All lines in the data that hold the word "root" need copying.

Top of RECORD EXCERPTS

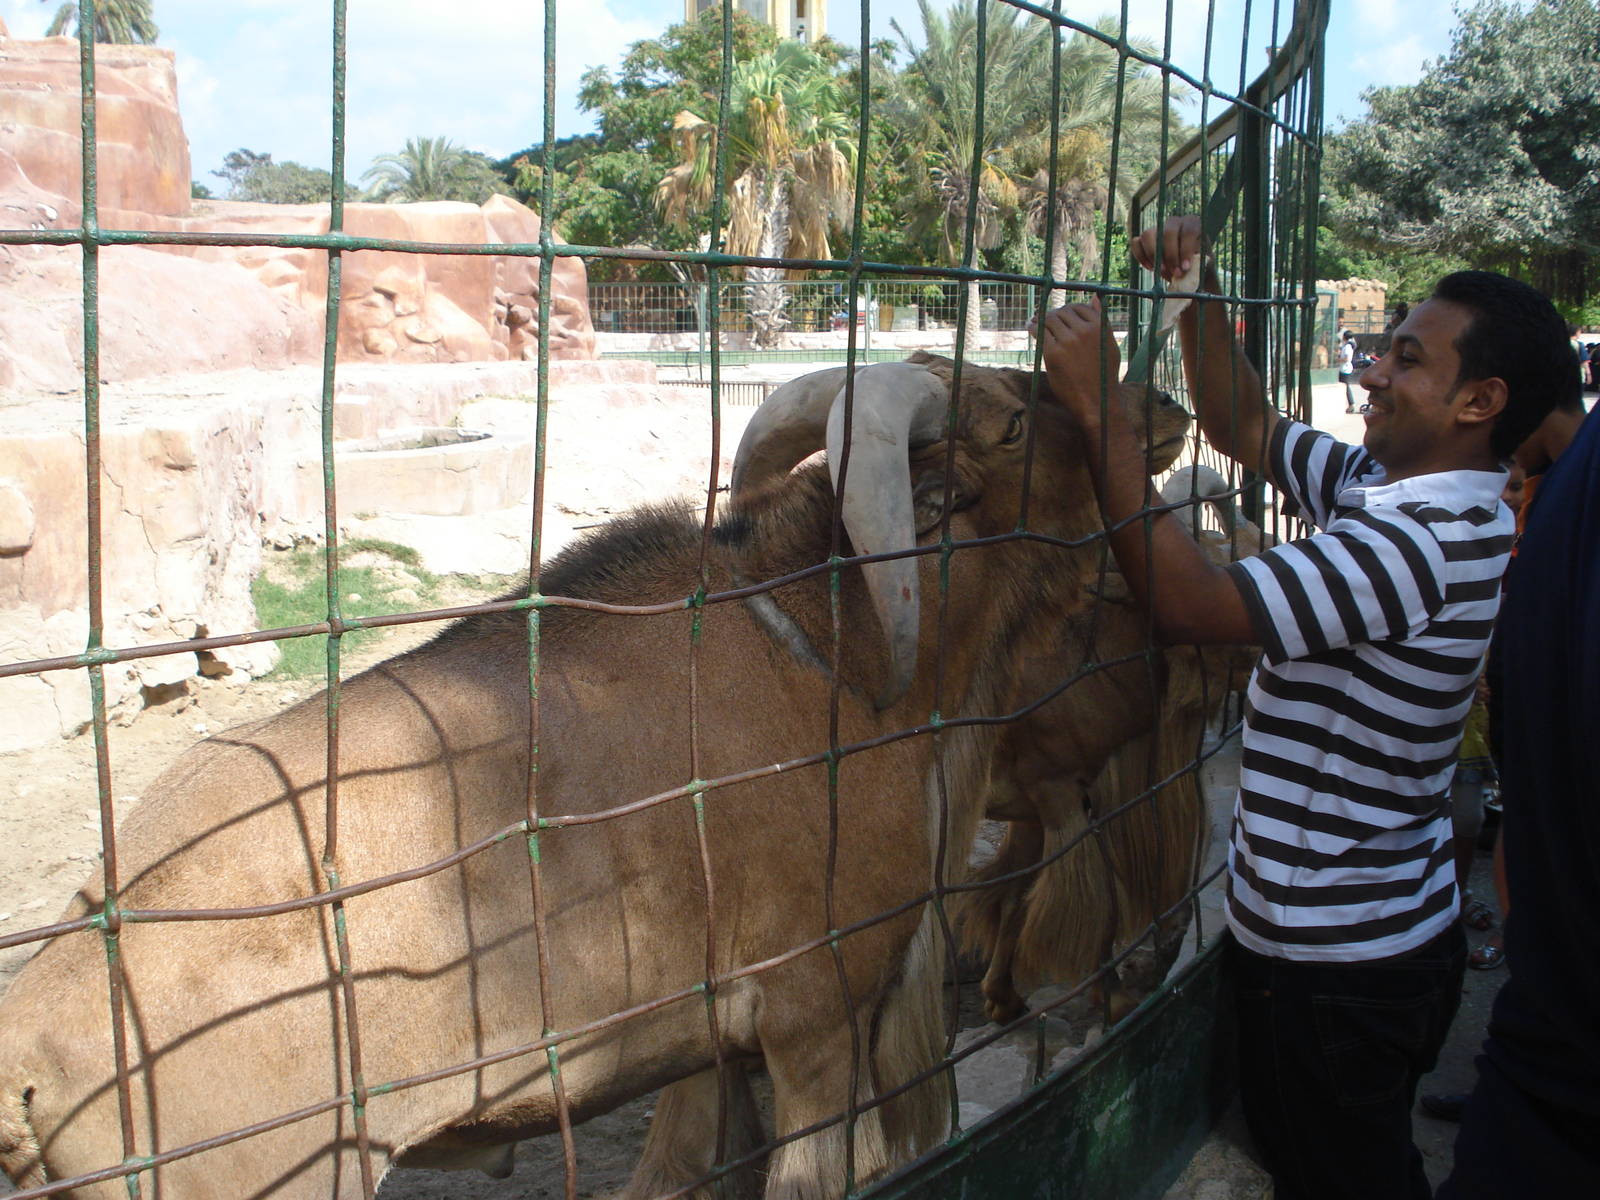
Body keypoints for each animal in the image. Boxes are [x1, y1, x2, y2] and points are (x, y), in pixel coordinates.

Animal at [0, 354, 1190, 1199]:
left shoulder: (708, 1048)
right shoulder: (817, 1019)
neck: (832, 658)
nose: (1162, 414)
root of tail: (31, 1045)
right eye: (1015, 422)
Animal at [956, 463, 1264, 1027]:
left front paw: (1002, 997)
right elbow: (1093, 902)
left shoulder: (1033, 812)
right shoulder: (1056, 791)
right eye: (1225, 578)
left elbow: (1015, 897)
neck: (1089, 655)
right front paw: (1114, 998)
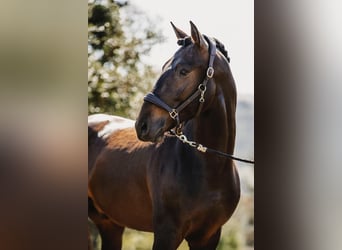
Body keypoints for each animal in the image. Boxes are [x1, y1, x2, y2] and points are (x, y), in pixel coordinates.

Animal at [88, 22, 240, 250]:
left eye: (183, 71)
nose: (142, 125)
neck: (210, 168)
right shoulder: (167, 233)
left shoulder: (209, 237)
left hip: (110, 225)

Bottom of RECORD EXCERPTS
Top of RECORD EXCERPTS

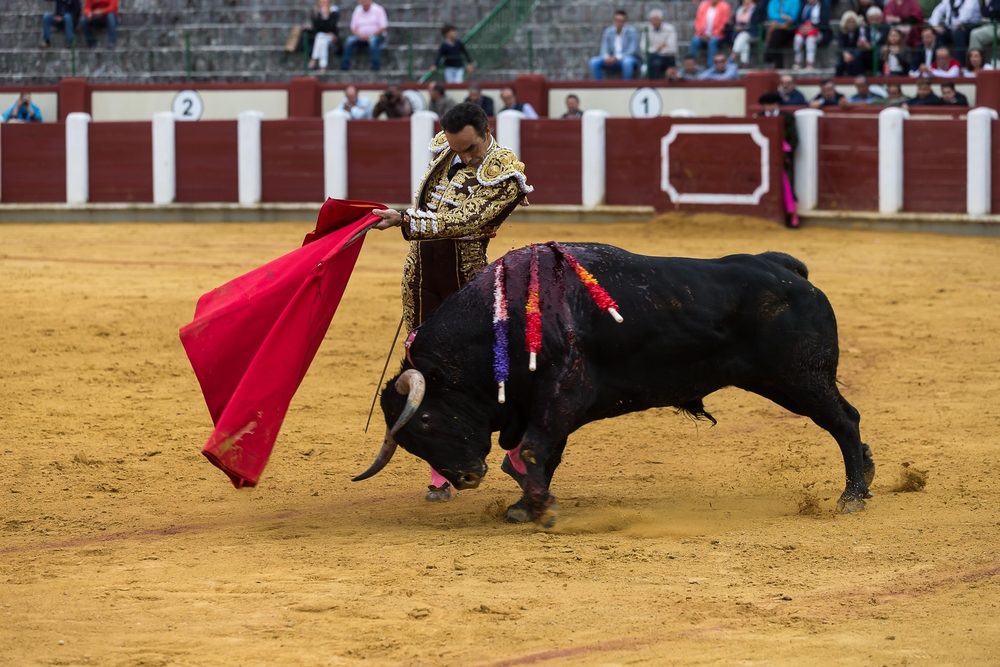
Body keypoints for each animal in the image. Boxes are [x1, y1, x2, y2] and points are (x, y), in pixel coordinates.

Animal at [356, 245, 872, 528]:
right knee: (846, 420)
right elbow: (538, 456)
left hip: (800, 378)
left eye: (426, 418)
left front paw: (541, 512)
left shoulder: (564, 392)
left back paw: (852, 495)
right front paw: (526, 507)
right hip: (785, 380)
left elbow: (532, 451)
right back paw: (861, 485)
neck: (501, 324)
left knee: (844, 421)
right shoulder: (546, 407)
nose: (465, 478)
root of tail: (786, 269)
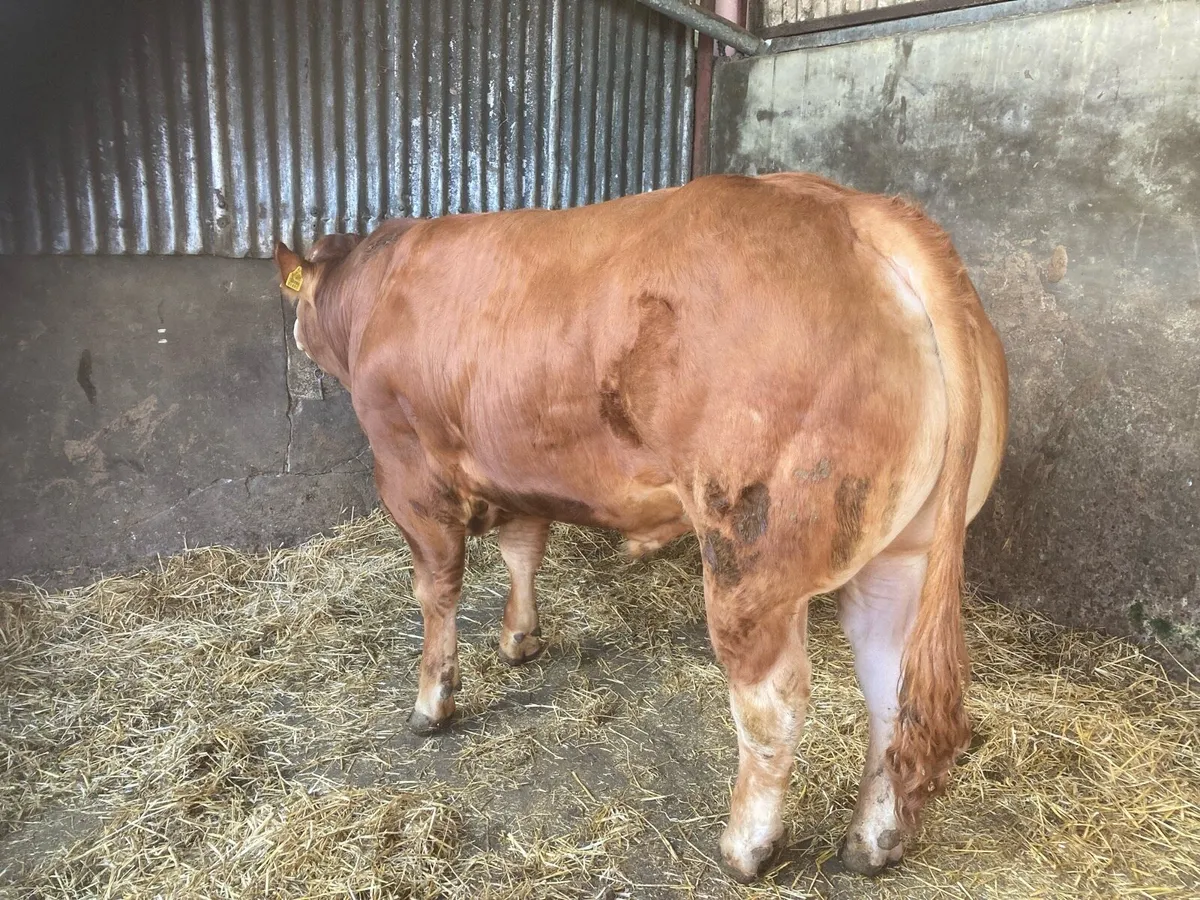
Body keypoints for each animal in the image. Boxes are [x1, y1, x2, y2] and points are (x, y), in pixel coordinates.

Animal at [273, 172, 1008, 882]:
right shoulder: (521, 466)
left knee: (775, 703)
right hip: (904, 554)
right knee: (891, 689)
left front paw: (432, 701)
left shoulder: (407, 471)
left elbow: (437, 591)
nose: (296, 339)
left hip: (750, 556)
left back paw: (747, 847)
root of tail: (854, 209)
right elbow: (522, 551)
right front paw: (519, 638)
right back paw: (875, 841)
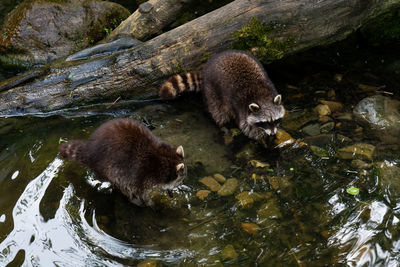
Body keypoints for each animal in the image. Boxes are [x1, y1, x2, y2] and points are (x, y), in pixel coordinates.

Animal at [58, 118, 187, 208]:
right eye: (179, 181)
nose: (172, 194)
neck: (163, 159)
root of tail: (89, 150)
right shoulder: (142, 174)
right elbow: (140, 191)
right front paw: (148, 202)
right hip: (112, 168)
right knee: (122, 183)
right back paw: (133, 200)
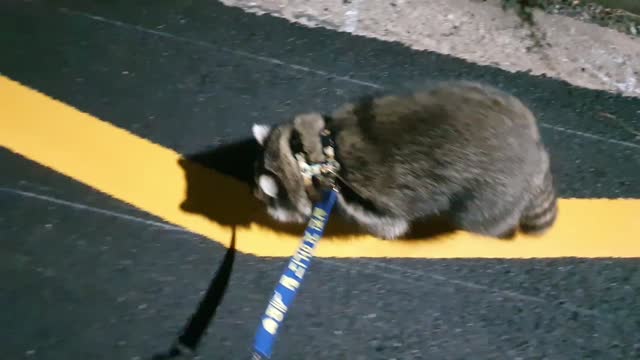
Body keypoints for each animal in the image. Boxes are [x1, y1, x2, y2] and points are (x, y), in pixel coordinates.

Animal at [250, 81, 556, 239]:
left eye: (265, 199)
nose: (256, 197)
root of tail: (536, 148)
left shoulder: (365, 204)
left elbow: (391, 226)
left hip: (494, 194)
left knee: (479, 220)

Bottom of RECORD EXCERPTS
Top of RECORD EXCERPTS

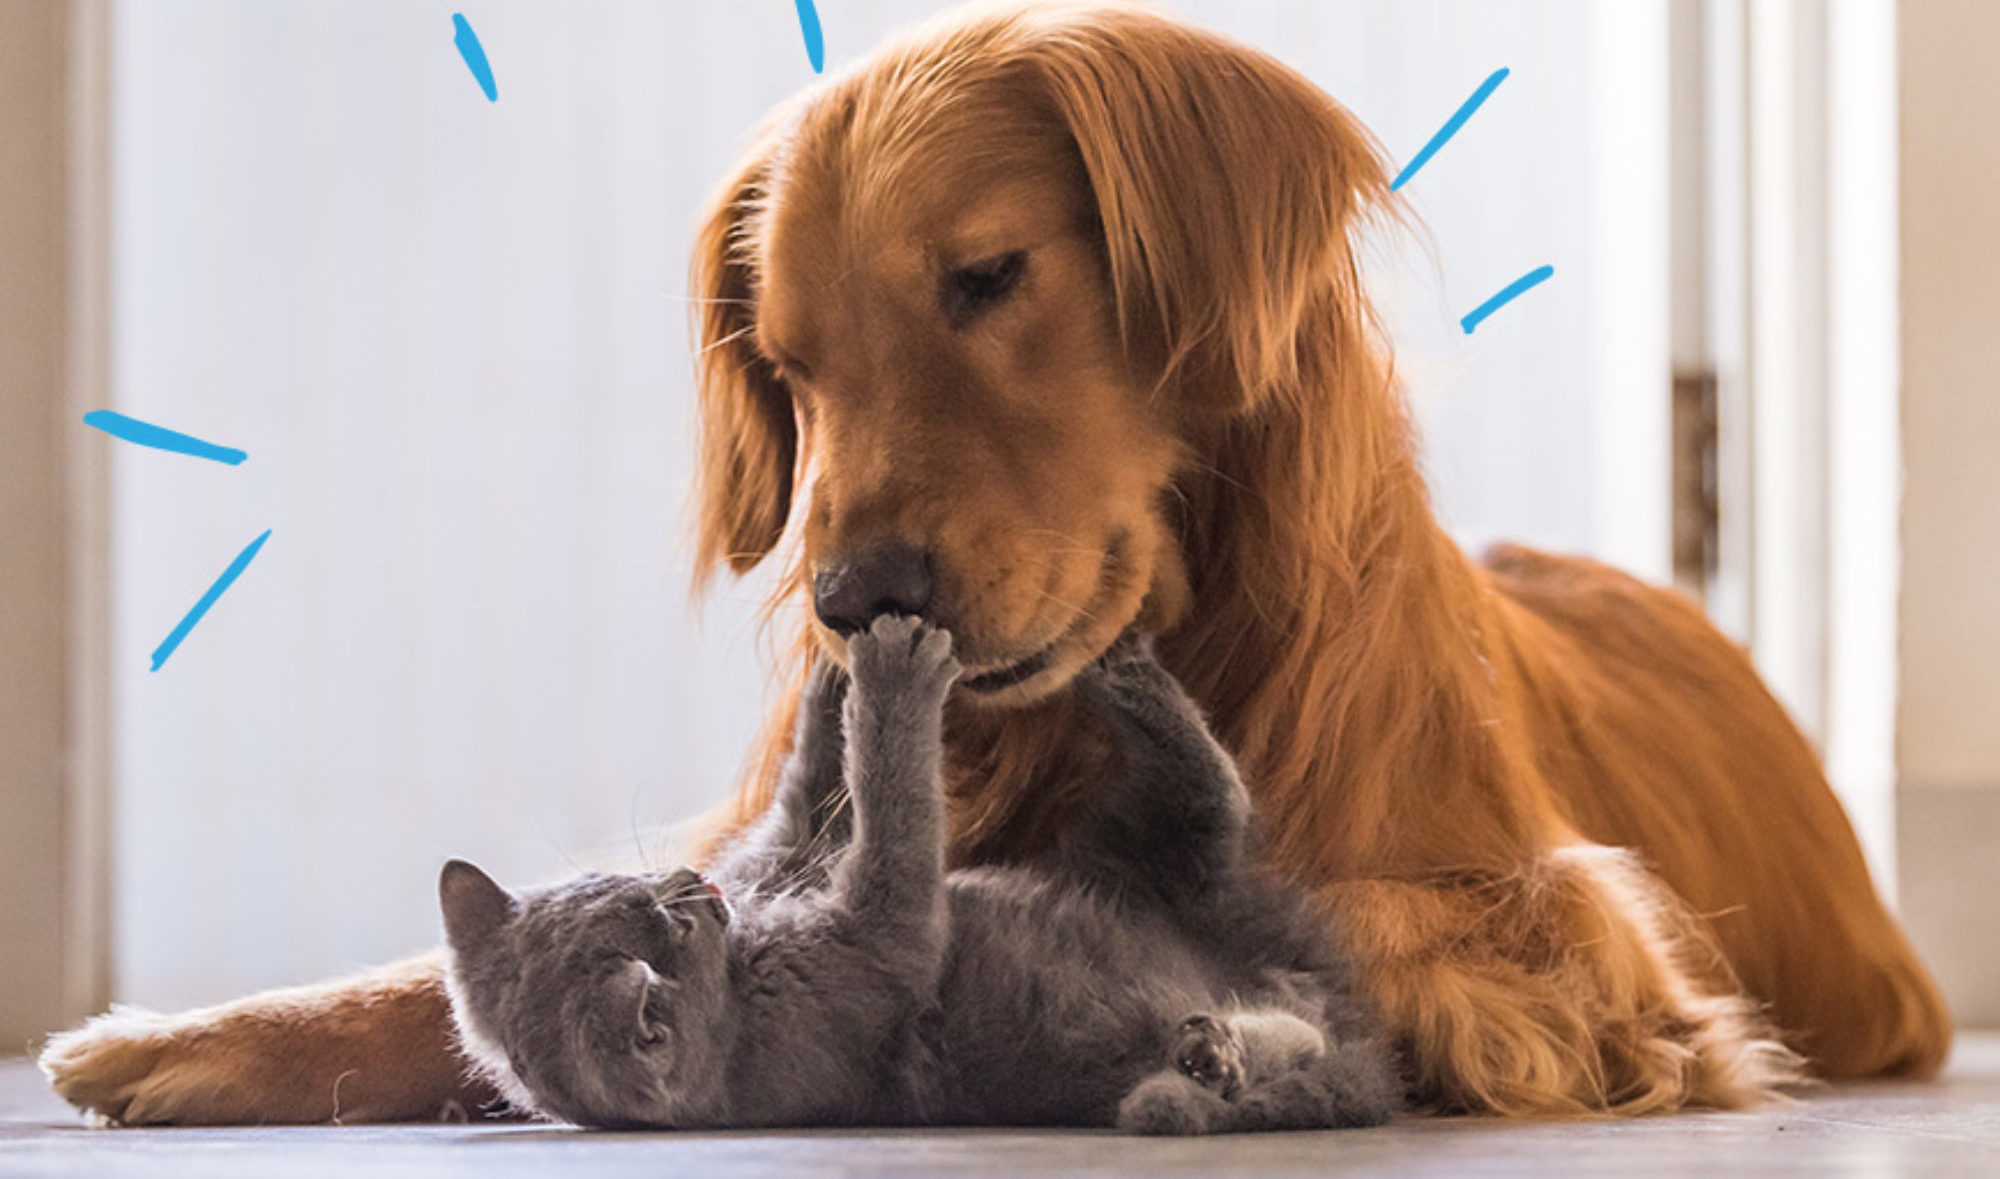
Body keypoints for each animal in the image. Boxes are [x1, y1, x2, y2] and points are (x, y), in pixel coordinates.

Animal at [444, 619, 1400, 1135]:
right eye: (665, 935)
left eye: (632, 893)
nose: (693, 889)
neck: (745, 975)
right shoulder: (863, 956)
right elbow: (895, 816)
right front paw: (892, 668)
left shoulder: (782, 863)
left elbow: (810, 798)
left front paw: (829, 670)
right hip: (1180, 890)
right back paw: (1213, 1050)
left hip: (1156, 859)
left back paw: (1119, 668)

Bottom of RECORD EXCERPTS

*ANSWER TO THE PROBLEM*
root of tail: (31, 1045)
root of tail: (786, 269)
root of tail: (854, 209)
root of tail: (89, 150)
root of tail: (536, 148)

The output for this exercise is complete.